The Mekong Turtle Conservation Center (MTCC) is located at the beautiful and historic pagoda. The MTCC was opened by Conservation International to increase the wild population of the endangered. It is an establishment for the conservation of the endangered Cantor’s Giant Softshell Turtle and is one of the popular tourist attractions among the travelers in Kratie, where people can take up Turtle conservation tours to see the hatchlings grow.

Cantor’s giant softshell turtle, known as the “frog-faced turtle,” is found in a wide-ranging area, from Bangladesh in the west to the Philippines in the east, but only in a 30-mile strip of the Mekong River in northern Cambodia.

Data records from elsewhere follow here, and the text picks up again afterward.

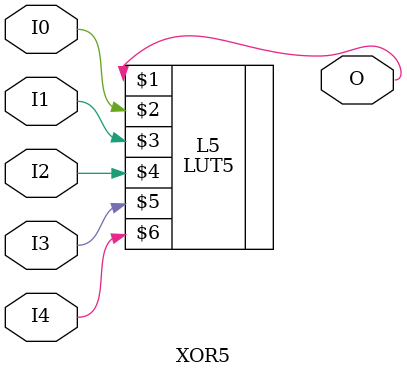
<source format=v>


`timescale  1 ps / 1 ps


module XOR5 (O, I0, I1, I2, I3, I4);

    output O;

    input  I0, I1, I2, I3, I4;

    LUT5 #(.INIT(32'h96696996)) L5 (O, I0, I1, I2, I3, I4);

endmodule

</source>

The turtles were once plentiful here, but decades of people harvesting their eggs for food caused the population to plummet so much that the species was thought to have disappeared completely. It was only in 2007 that it was re-discovered in Cambodia.

After Cantor’s giant softshell turtle was re-discovered in 2007, the Cambodian Department of Fisheries partnered with nonprofit Conservation International and the World Wildlife Fund to start a community-led nest protection program. And a few years later, Conservation International established the Mekong Turtle Conservation Center in Sambor, on the temple grounds of Wat Sorsor Moi Roi. It has served as a head-start facility for the turtles, with hatchlings gathered from natural nests along the river and kept indoors for 10 months before being released back into the wild.